#### [TASK PROMPT]
Copy the part of the balanced ternary passage from "In the first" to "at archive.org site." word for word.

--- QUOTED PASSAGE ---

In brief, ternary (base 3) numbers are usually expressed using digits 0, 1 and 2. Balanced ternary uses digits with values -1, 0 and +1 instead. Here are diagrams representing the “standard” and balanced versions of base 3. Each step lower in a diagram represents adding one more digit of precision to a number.  In the upper diagram, all numbers that begin with “0.1…” are equal to or larger than 0.1. In the lower diagram, the value 0.1 is the precise middle of all numbers that begin with “0.1…”.

The decimal number system we use looks more like the upper diagram, but with ten divisions at each level rather than three.

(0,1) – binary,
(0,1,2) – base 3,
(0,1,2,3,4) – base 5,
(0,1,2,3,4,5,6,7) – base 8 – octal,
(0,1,2,3,4,5,6,7,8,9) – base ten,
(0,1,2,3,4,5,6,7,8,9,A,B,C,D,E,F) – base sixteen – hexadecimal, etc.

Only with odd-numbered bases can one use the lower form fully in balance (a true zero with balanced + and – with each digit of significance). If we tried to use the bottom pattern with base ten, for instance, including zero near the middle, we’d need to use -4 to +5, -5 to +4, or some other unbalanced pattern.

Diagram, two forms of Base 3
Diagram, two forms of Base 3

In the first form, the descending lines from a single point represent the digits 0, 1, or 2. In the second form, the descending lines represent the digits -1 (to the left), 0 (vertical), or 1 (to the right).

Abhijit Bhattacharjee of India is one of those commenting on this post. He once had a site with many historical references to the description or use of base 3. I found copies of Abhijit’s materials in archives – the page Finding old Web Pages suggests a number of ways of finding archived web information. Info on the tool I used can be found at the Web Archiving at archive.org site.

--- INFORMATION SUPPLIED ---

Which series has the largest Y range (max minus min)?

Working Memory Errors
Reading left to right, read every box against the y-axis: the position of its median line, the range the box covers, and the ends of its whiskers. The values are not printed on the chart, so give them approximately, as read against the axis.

---

#### [TASK ANSWER]
In the first form, the descending lines from a single point represent the digits 0, 1, or 2. In the second form, the descending lines represent the digits -1 (to the left), 0 (vertical), or 1 (to the right).

Abhijit Bhattacharjee of India is one of those commenting on this post. He once had a site with many historical references to the description or use of base 3. I found copies of Abhijit’s materials in archives – the page Finding old Web Pages suggests a number of ways of finding archived web information. Info on the tool I used can be found at the Web Archiving at archive.org site.